Si quieres participar políticamente y exhibes ideas de izquierda, pero ansías llegar cuanto antes al poder, es mejor que te hagas marxista, pero seguidor del otro Marx, de Groucho, quien solía decir: “Tengo ideas, pero si a usted no le gustan, también tengo estas otras”.
Por ser un hombre de corazón y de acción socialista, el mayor de nuestros poetas, César Vallejo, fue encarcelado en Trujillo. En libertad condicional, viajó a París. No pudo regresar jamás a su patria porque si lo hacía iba a ser enviado de frente a languidecer en alguna prisión infernal.
Todo el mundo conoce a José Carlos Mariátegui. Muchos colegios peruanos llevan su nombre. Su pensamiento es estudiado en las universidades de todo el mundo.
Por su coraje sin revés de hombre de izquierda, se le recordó en vida constantemente y con epítetos perversos el mismo problema físico del que adolece Javier Diez Canseco.
Más aún, un grupo de oficiales del ejército lo atacó físicamente. En su silla de inválido, el pensador brillante y fundador del Partido Comunista fue atacado a golpes y a patadas.
Buen entrenamiento -ensañarse contra un lisiado- para los valientes hombres de armas quienes habían estudiado en la academia cómo hacer la guerra, pero jamás habían participado en una.
En días recientes, amenazaron de muerte al octogenario y también discapacitado periodista de izquierda César Lévano. Tal vez lo hicieron motivados por la envidia contra su inteligencia valiente.
El capitalismo angurriento se ha pasado décadas haciendo creer que su bandera es la del cristianismo. Ya se sabe hoy día que no hay más perverso materialismo que el de los dueños del mundo. Ser socialista, por el contrario, equivale hoy a levantar la cruz del martirio y las ideas del Maestro de Galilea.

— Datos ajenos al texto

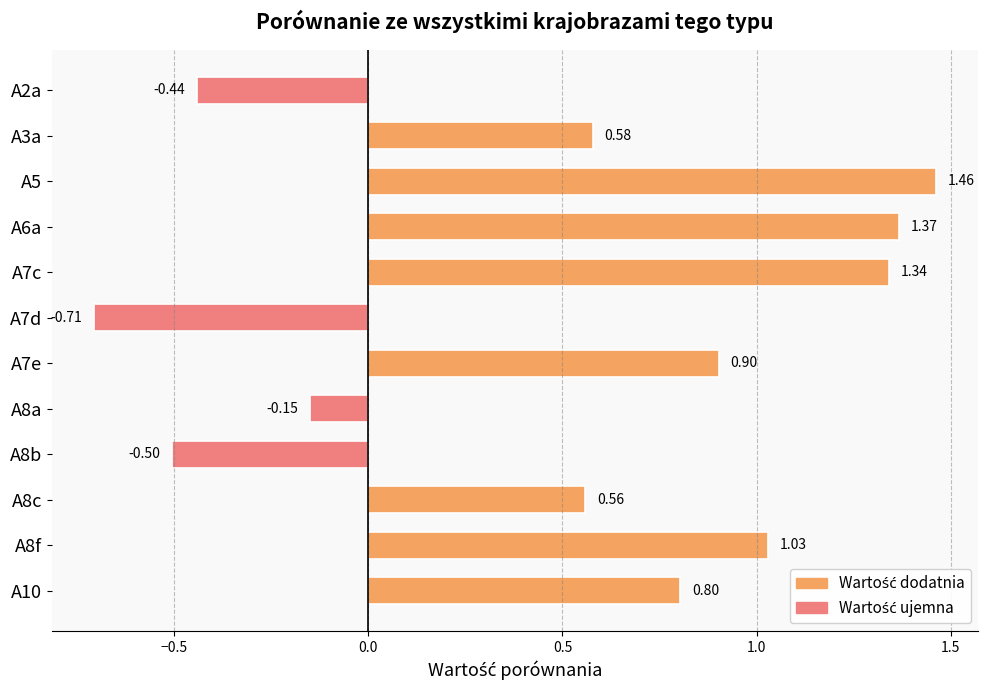

What is the change in value from A3a to A8b?

-1.1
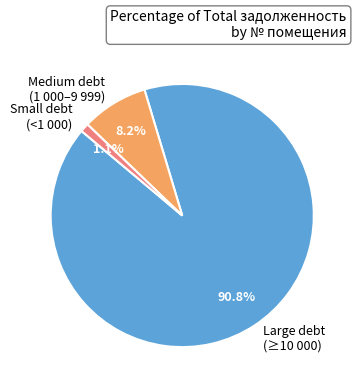

Count the number of slices in the pie.

3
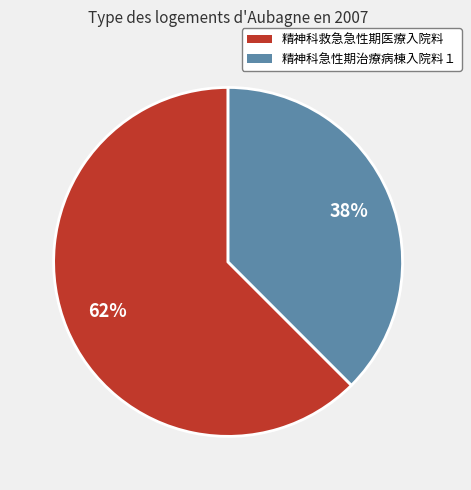

Between 精神科救急急性期医療入院料 and 精神科急性期治療病棟入院料１, which is larger?

精神科救急急性期医療入院料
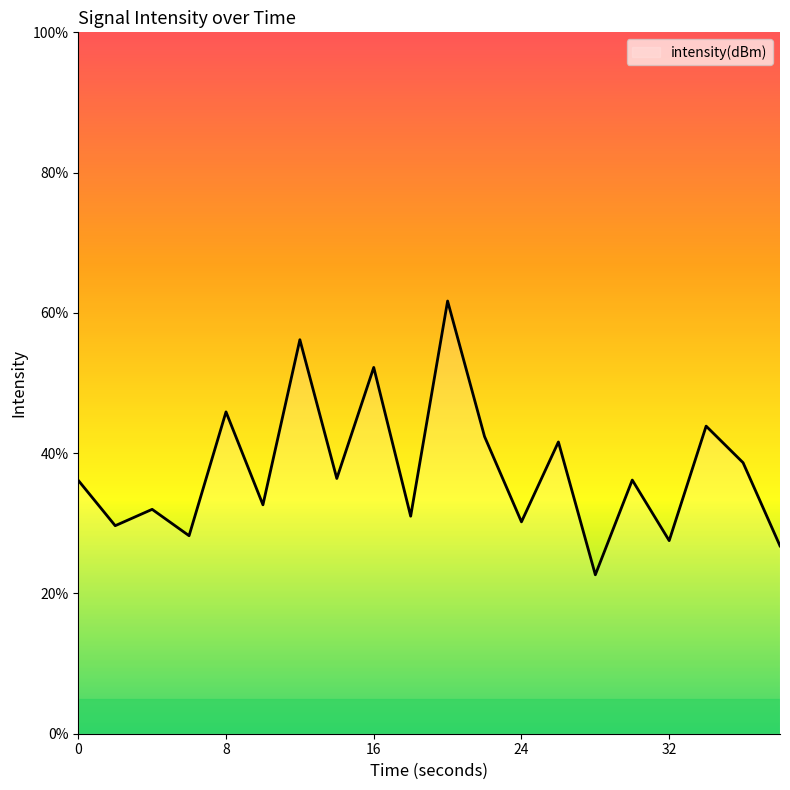

What is the difference between the maximum and minimum values?

39.0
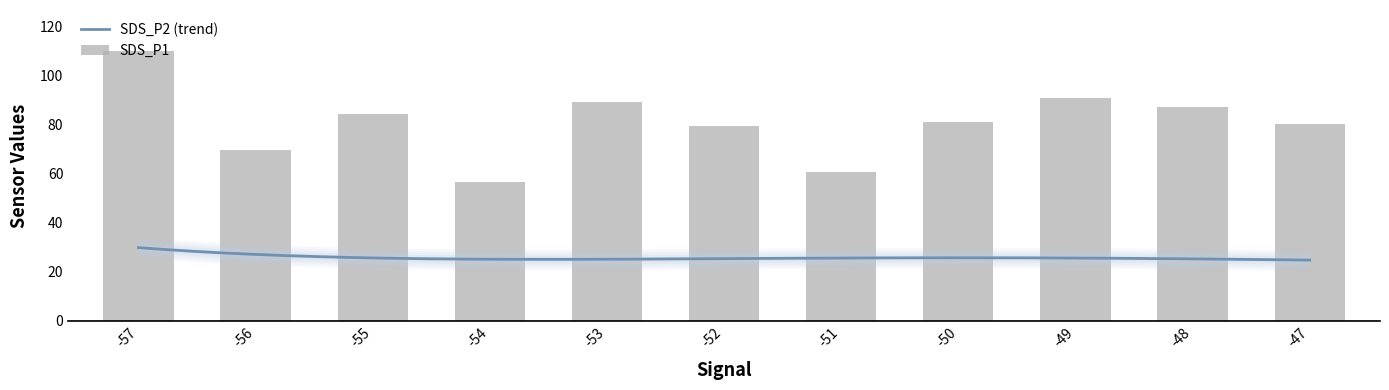

Are the bars horizontal?

No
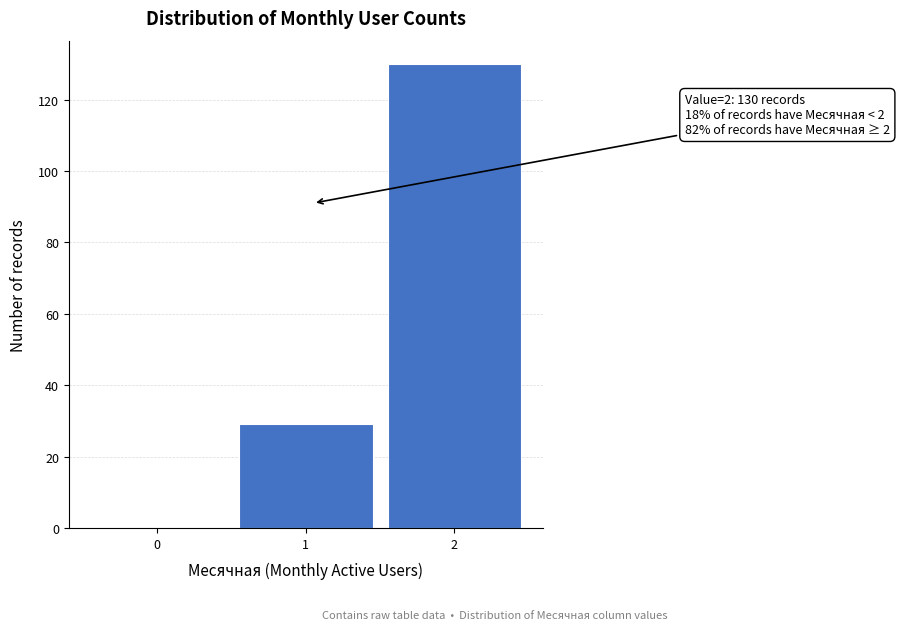

Reading left to right, transcribe all the data shown in this chart.

0=0	1=29	2=130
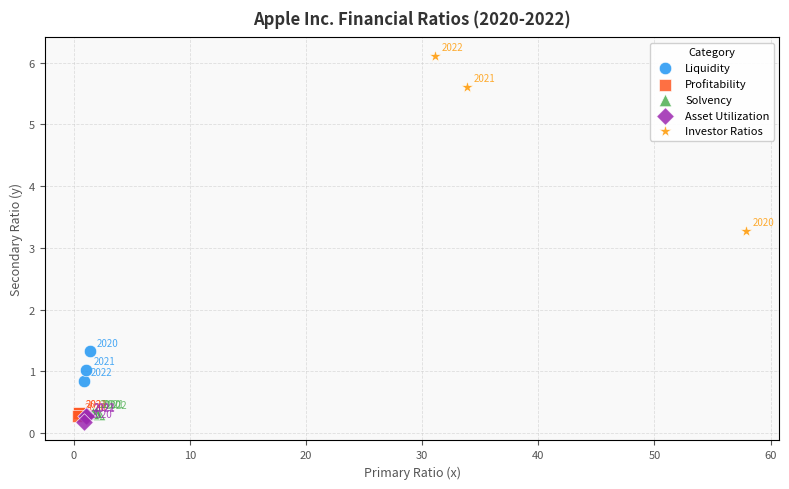

Which series reaches the maximum Y coordinate?

Investor Ratios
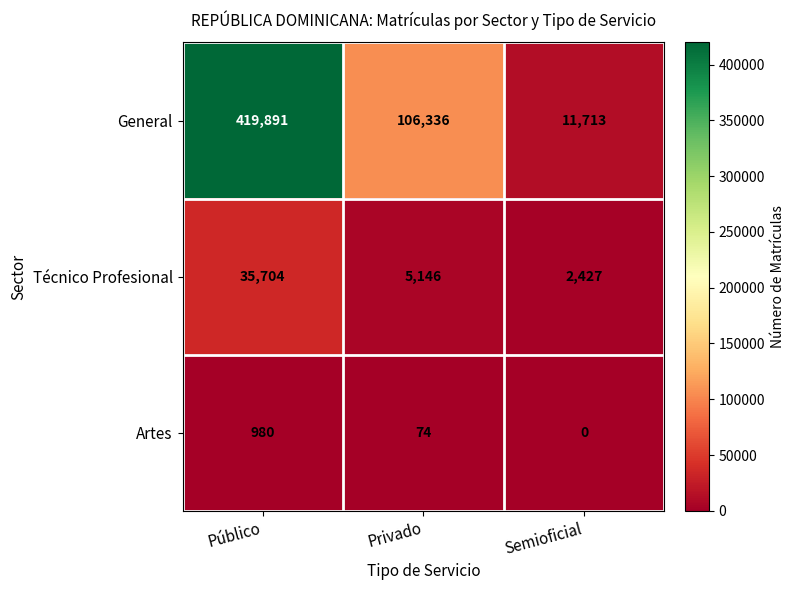

Reading right to left, list all the values displayed in this chart.

General: 11713	106336	419891
Técnico Profesional: 2427	5146	35704
Artes: 0	74	980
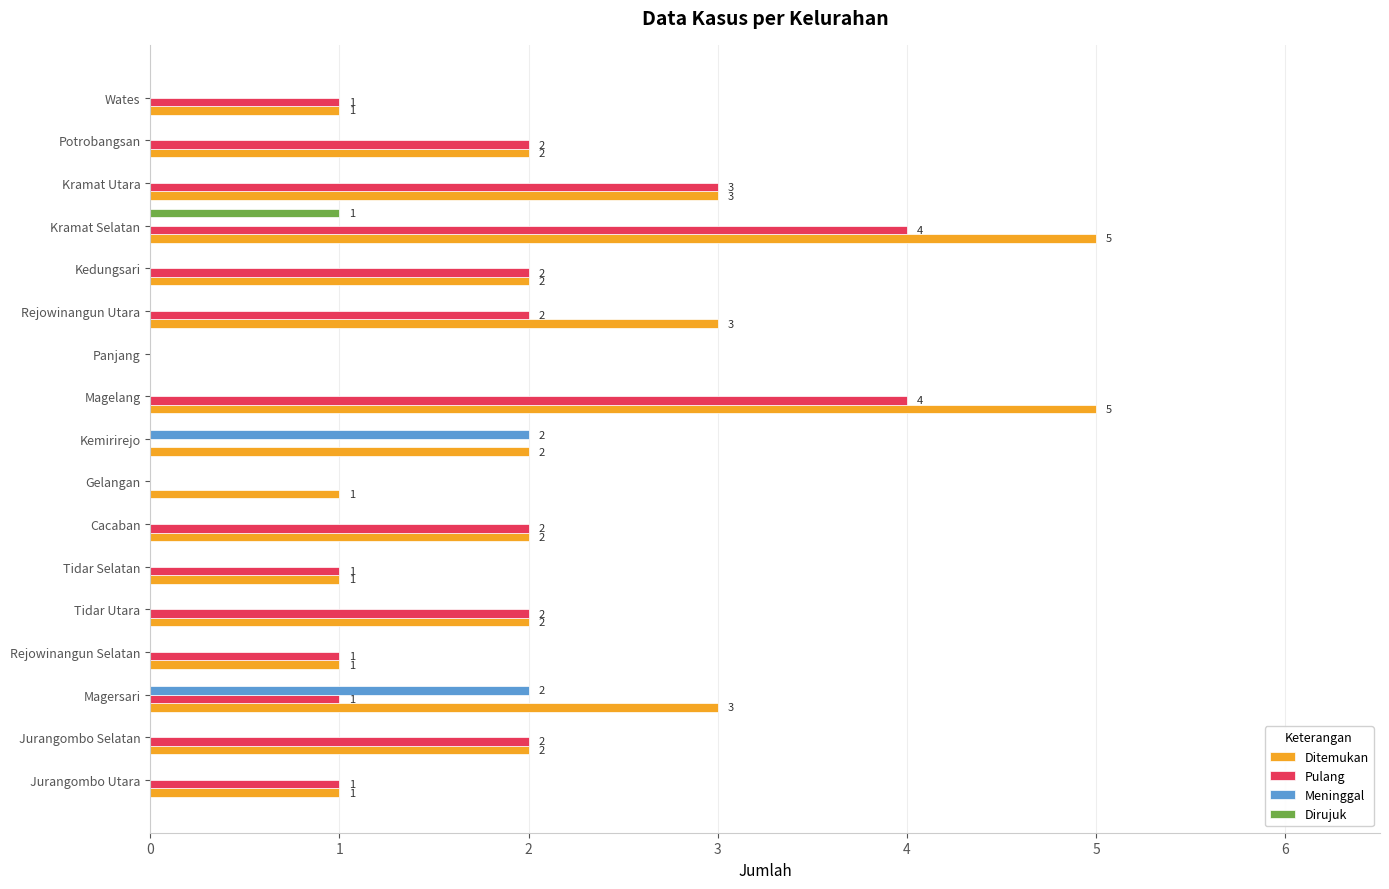

What is the average value of the Ditemukan series?

2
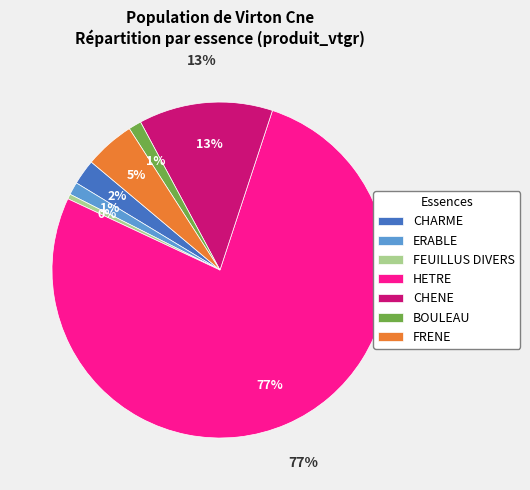

Is FEUILLUS DIVERS the majority of the pie?

No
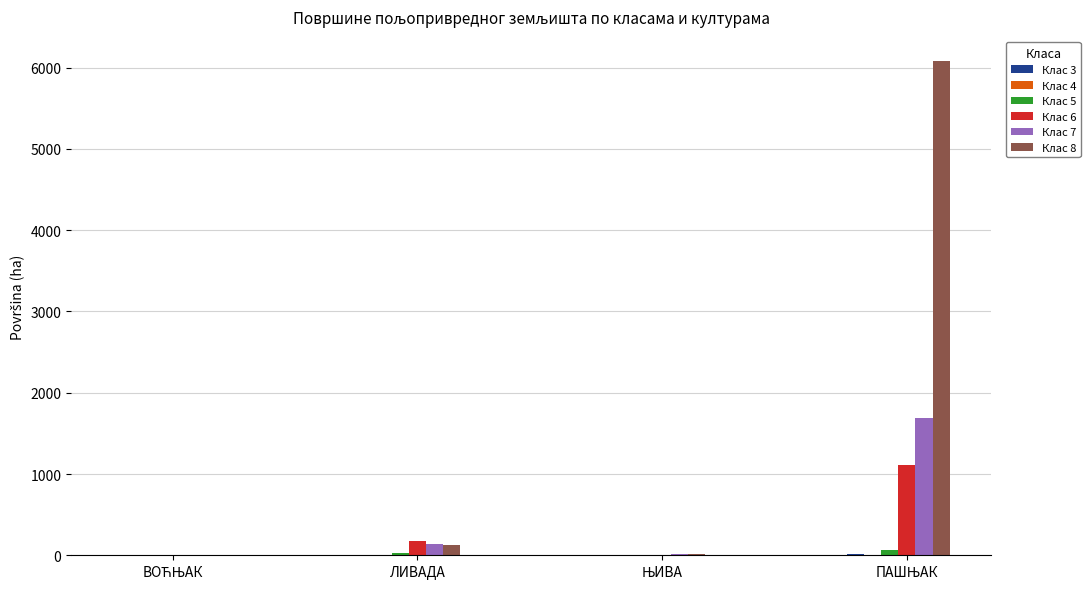

What is the sum of all Клас 5 values?

104.9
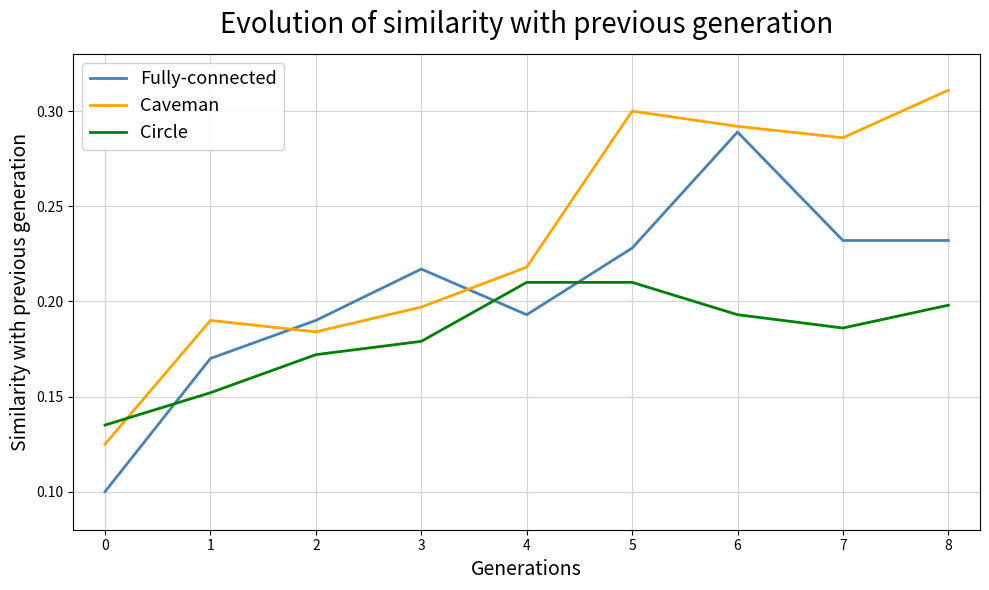

List the series in order of their overall mean, highest first.

Caveman, Fully-connected, Circle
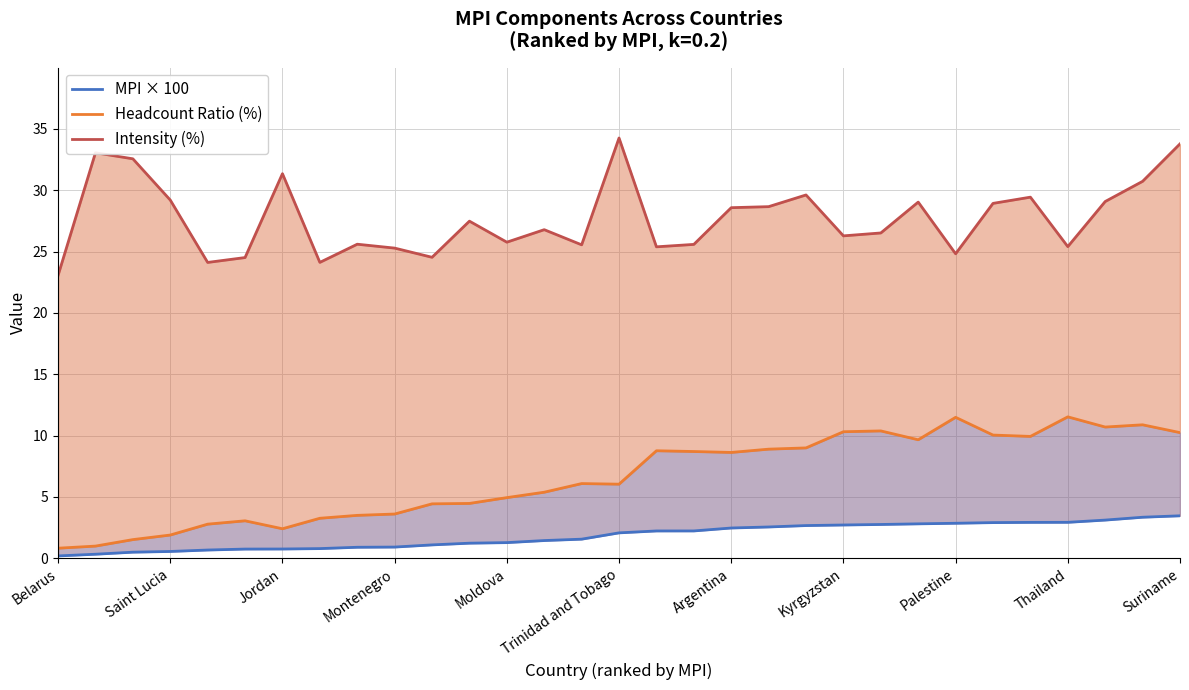

The Intensity (%) series shows 30.7 at 29. True or false?

True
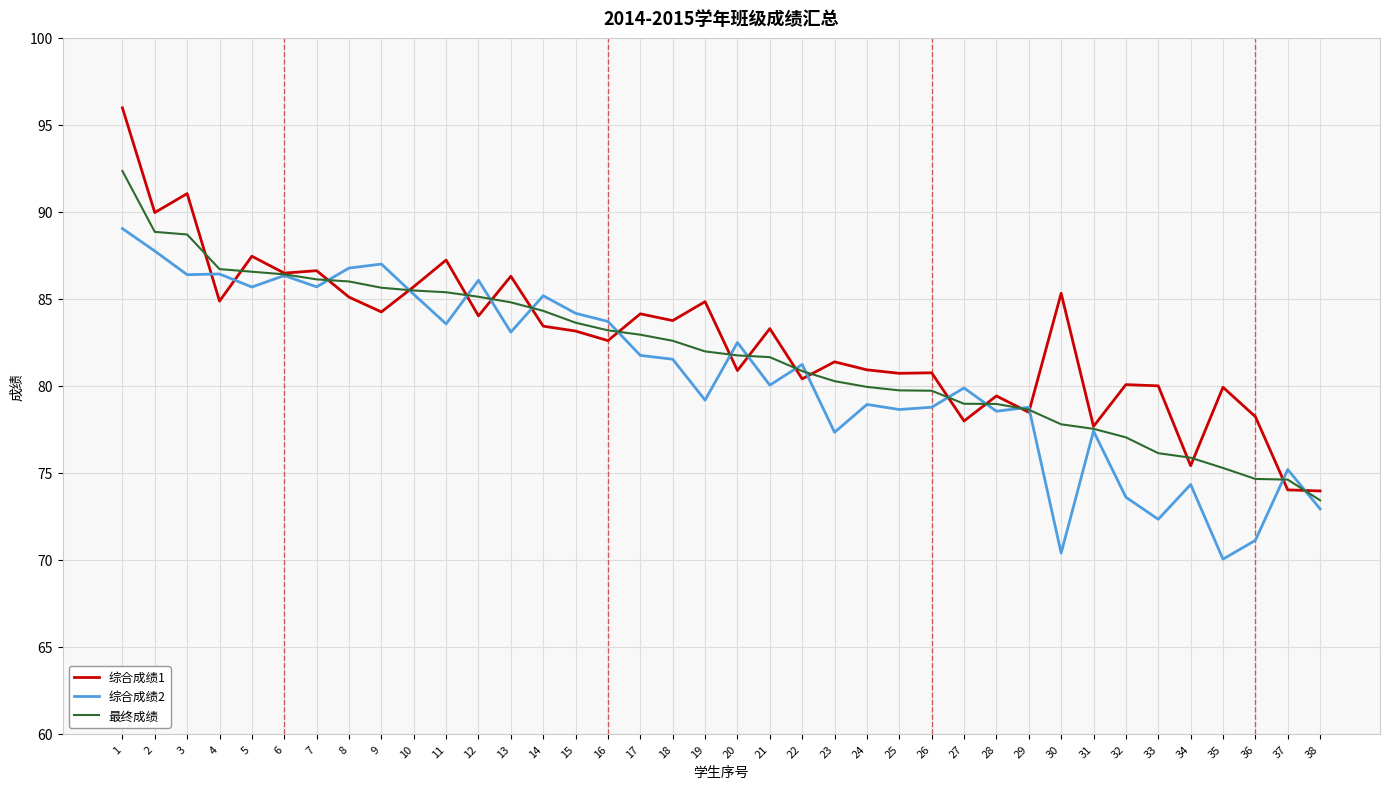

Which series has the widest spread of values?

综合成绩1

Los derechistas hoy se proclaman defensores del mercado. También en eso mienten. La desregulación que ellos proponen, o más bien imponen, conduce al monopolio y al saqueo de las riquezas, o sea a entregar el país y a verter cianuro contra la tierra fértil.
Javier Diez Canseco ha anunciado que padece de una dolorosa enfermedad. Sabemos que le va a hacer frente con la misma intrepidez que ha asumido su pensamiento socialista frente a la persecución, el destierro, las balas y el castigo de los buitres.
Si Javier hubiera renegado de sus ideas o siquiera las hubiera hecho más “pasables” habría conseguido de inmediato el financiamiento de los ricos o el apoyo de los grupos que monopolizan la prensa. Le habrían puesto la presidencia en bandeja... y como dice un famoso político cuyas ideas engordaron demasiado, “la plata llega sola, compadre…”.
No es el caso de este hombre que después de haber peleado toda su vida, sigue combatiendo contra “un Estado que no regula ni redistribuye la riqueza vía los tributos. Un Estado castrado de su función social y de garante de derechos fundamentales, servil al sacrosanto mercado dominado por las transnacionales.” (JDC)
¡Resiste, compañero Javier, resiste!... Como en “Masa” te lo decimos con un ruego común: ¡Quédate, hermano!